Julian in the eyes of Ammianus -- By Michel Mulder
Julian the Apostate was a cousin of Constantius II. He started his career first far away from the courts of Constantius. He was a gifted student, eager to learn from the classics. He studied a great diversity of philosophical currents. In 355 A.D. Constantius appointed him Caesar in Gaul. After successful battles his legions made him Augustus in Paris in 360 A.D.. After some hesitation he accepted the title and prepared for war against Constantius. A battle between the two Augusti never took place because of the death of Constantius (3 Nov. 361, Tarsus), making Julian the only legitimate emperor.
After a stay in Constantinople Julian went on to the east, preparing for an expedition against the Persians. In this campaign, in June 363, he tragically died, at the age of 33.
Ammianus Marcellinus gives in his Res Gestae an elaborate description of Julian as Ceasar and Augustus. Julian was Ammianus hero, but he still gives us a good view on the emperor.
Virtues of Julian according to Ammianus
Julian was a good emperor and leader to his legions. He ate the same food as the common soldiers did, or worse (25.2.2). He could easily stay awake a long time, doing his daily work and studying the classics at night, in which he is said to have excelled Alexander the Great (16.5.4-5). Julian was a man of modesty (temperantia). He avoided sexual excess, and sex altogether after the death of his wife, Helena, and he was moderate with eating and drinking (25.4.2-6). Julian was also a wise man (prudentia), and had skills in war and peace, was greatly inclined to courtesy, and he disliked pomp and circumstance. He had great affection for the administration of justice, and was sometimes an unbending judge. He held strict censorship of morals and had a contempt for riches and other material things (25.4.7).
Julian is also known as a righteous man. In judgement he sought for justice (iustitia), and in the same manner he held consideration of circumstances. He more frequently threatened men with the sword than that he actually used it (25.4.8-9). He had tactical and strategical skills, proven during different campaigns. This scientia rei militaris (25.4.11) he combined with the willingness to undergo the same burden as his troops had to go through, and with personal audacity in battle (25.4.10). For his authority (auctoritas) he was feared, but loved by his troops. They would do anything he asked, even when underpaid and willing to mutiny (25.4.12-13).

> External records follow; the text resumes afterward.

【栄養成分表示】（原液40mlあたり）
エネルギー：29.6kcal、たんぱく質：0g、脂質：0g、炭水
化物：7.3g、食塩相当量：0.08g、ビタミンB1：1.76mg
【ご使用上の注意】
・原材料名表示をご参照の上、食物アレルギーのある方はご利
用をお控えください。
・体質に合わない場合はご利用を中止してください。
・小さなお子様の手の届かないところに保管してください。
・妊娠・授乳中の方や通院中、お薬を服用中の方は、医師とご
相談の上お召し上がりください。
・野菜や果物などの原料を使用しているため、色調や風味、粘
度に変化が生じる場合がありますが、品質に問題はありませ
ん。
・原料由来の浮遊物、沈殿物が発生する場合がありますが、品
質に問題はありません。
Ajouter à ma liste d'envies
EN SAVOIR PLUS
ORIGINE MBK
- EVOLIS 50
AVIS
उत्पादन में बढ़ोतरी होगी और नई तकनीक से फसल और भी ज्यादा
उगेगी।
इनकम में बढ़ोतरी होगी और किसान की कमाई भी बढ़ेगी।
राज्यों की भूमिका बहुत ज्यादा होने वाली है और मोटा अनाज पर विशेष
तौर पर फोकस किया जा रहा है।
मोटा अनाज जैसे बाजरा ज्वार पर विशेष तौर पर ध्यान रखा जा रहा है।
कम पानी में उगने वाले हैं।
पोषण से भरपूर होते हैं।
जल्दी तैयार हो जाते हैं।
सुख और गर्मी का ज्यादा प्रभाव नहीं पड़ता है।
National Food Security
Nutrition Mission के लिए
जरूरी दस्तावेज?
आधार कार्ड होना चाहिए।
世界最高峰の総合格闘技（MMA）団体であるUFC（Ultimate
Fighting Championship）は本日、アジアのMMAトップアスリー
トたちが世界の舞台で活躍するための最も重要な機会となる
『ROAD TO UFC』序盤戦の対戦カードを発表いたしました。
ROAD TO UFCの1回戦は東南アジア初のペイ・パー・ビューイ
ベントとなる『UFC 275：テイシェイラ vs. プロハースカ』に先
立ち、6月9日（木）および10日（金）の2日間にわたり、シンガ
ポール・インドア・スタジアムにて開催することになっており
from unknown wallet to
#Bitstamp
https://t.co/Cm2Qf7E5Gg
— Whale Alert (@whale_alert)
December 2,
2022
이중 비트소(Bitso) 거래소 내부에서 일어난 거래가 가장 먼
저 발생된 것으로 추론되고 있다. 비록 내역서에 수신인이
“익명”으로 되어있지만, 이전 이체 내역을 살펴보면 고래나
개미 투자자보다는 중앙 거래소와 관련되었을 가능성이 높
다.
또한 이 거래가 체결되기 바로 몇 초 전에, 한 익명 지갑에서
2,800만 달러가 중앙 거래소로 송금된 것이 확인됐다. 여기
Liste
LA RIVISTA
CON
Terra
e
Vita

In civil affairs, he was generous to his friends. He taxed people lightly, compared with his predecessors. An example is the remission of the crown-money, which every emperor was presented with. Julian also cancelled old debts, made huge by long standing, and he persisted on the fair treatment by the treasury of private persons and individuals, in matters of taxation and land ownership (25.4.15).